FMUZZ: A Novel Greybox Fuzzing Approach based on Mutation Strategy Optimization with Byte Scheduling

Mutation-based greybox fuzzing is an efficient and widely used software testing technique, and its performance heavily depends on the mutation strategy. Existing solutions guide the seed mutation by using program-adaptive mutation strategies or constraint solving techniques. However, they disregard the characteristic that the execution information of seeds with similar behavior contains general strategies for solving specific constraints. In this paper, we propose the FMUZZ, a lightweight fuzzing approach based on mutation strategy optimization.
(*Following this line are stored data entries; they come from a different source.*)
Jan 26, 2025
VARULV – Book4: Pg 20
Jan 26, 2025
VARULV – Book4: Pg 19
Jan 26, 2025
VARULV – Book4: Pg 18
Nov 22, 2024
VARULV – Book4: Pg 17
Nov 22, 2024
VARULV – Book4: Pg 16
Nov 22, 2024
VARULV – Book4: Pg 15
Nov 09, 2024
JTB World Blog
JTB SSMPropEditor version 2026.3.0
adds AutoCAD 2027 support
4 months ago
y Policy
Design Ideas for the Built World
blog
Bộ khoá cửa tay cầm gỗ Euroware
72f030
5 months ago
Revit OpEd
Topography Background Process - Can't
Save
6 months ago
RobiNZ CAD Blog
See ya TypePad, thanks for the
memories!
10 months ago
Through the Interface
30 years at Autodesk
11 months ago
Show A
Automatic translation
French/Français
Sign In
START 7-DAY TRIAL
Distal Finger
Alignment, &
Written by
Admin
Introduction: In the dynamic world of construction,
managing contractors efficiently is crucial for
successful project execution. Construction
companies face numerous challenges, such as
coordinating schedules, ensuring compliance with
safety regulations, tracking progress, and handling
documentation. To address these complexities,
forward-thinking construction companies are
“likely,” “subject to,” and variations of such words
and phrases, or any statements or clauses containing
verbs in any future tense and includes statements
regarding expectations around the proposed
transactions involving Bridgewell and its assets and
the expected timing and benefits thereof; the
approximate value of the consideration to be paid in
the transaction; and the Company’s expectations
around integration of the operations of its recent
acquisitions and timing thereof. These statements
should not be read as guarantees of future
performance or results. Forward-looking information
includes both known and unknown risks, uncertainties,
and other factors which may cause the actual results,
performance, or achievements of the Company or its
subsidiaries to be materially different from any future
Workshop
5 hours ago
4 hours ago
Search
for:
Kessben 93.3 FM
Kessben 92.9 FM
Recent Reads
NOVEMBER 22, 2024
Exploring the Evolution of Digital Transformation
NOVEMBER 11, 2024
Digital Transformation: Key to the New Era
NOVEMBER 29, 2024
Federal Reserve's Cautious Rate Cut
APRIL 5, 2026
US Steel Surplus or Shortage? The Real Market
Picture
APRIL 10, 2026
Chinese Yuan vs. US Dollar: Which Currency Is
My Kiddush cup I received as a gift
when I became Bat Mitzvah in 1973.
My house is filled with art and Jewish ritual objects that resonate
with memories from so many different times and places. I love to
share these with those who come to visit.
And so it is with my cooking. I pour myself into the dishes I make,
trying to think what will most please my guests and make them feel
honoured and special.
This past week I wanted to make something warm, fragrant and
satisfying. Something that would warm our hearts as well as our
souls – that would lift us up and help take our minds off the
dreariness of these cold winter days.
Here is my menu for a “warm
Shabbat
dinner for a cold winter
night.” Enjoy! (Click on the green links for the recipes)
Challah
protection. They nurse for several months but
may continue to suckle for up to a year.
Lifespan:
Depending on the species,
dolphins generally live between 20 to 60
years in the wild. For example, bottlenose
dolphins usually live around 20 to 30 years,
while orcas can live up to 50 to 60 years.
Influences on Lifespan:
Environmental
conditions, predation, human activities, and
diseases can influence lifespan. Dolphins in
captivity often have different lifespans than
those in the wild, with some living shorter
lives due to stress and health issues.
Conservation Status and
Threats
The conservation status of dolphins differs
FMUZZ first clusters the seeds based on their execution information into different seed groups and then learns the byte mutation scheduling strategies applicable to different program paths to improve efficiency in generating seeds that satisfy specific branch constraints. Meanwhile, FMUZZ removes the redundant seeds during the learning process by using the customized multi-objective optimization algorithm, thereby improving the efficiency of learning byte mutation scheduling strategies for different program paths. We test the effectiveness of FMUZZ on 9 real-world programs with the comparison of 3 state-of-the-art mutation-based fuzzers. Extensive experimental results show that compared to the benchmark fuzzers, FMUZZ achieves 8.9% higher branch coverage and outperforms 35.3% in discovering unique crashes on average.